━━━ EXERCISE DATA ━━━
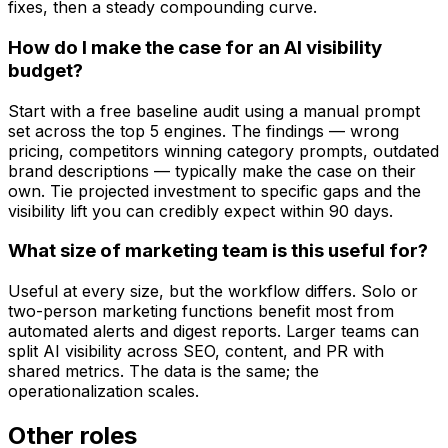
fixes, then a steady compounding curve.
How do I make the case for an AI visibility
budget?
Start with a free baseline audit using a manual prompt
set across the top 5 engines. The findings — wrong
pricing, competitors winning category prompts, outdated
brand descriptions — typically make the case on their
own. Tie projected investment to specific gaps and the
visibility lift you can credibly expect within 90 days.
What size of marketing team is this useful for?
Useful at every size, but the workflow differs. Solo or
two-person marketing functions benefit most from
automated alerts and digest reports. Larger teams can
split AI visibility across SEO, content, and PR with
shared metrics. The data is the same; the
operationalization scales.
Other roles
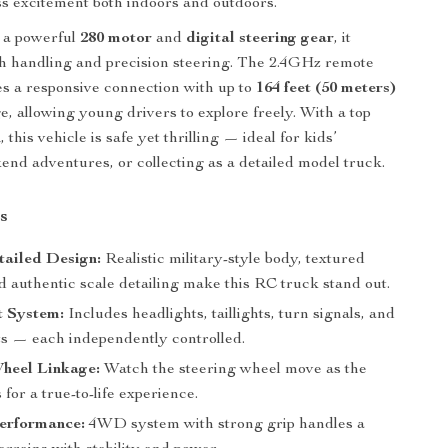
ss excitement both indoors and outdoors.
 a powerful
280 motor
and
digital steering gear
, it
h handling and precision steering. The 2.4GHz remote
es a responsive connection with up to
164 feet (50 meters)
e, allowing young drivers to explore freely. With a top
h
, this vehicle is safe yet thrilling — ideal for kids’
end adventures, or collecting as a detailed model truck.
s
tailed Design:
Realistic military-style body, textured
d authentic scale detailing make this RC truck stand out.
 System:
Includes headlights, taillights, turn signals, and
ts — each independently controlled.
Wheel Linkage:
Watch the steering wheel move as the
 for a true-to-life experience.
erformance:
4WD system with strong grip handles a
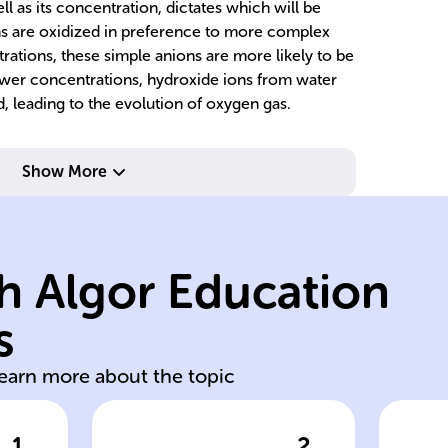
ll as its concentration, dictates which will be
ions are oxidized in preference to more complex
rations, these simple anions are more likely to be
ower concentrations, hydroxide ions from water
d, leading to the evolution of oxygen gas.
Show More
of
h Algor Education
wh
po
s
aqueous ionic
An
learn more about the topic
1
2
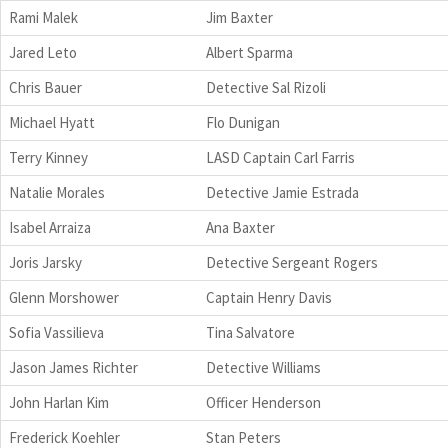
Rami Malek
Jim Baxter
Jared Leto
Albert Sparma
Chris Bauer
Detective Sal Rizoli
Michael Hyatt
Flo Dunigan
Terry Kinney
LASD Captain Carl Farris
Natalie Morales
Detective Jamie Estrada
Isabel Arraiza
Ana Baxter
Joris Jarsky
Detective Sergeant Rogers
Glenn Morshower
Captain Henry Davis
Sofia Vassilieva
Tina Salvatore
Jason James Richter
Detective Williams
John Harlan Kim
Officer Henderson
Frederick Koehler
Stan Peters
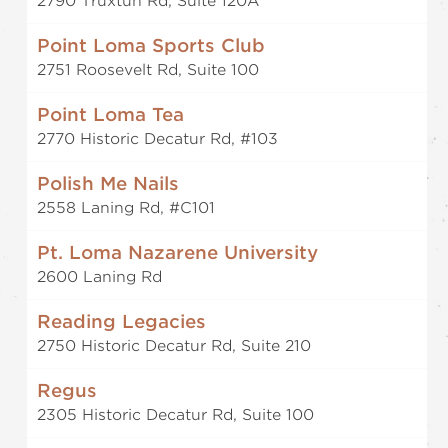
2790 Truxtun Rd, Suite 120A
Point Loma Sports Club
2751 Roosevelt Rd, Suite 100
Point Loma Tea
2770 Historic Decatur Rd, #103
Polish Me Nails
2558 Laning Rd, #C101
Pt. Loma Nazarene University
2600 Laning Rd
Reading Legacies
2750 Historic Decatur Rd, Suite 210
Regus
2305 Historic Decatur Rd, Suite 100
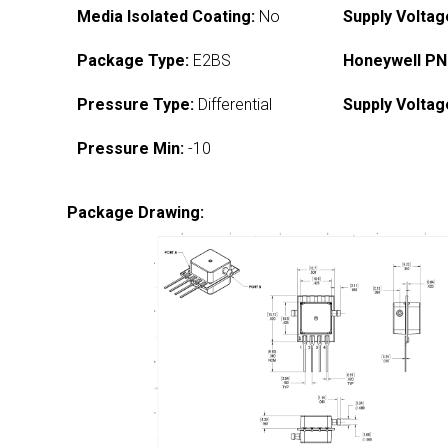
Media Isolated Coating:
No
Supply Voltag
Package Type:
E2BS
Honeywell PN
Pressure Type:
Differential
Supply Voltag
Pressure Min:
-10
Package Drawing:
━━━
Lines with the word "case" in them are the answer; report each one from the data.

How do I make the case for an AI visibility
brand descriptions — typically make the case on their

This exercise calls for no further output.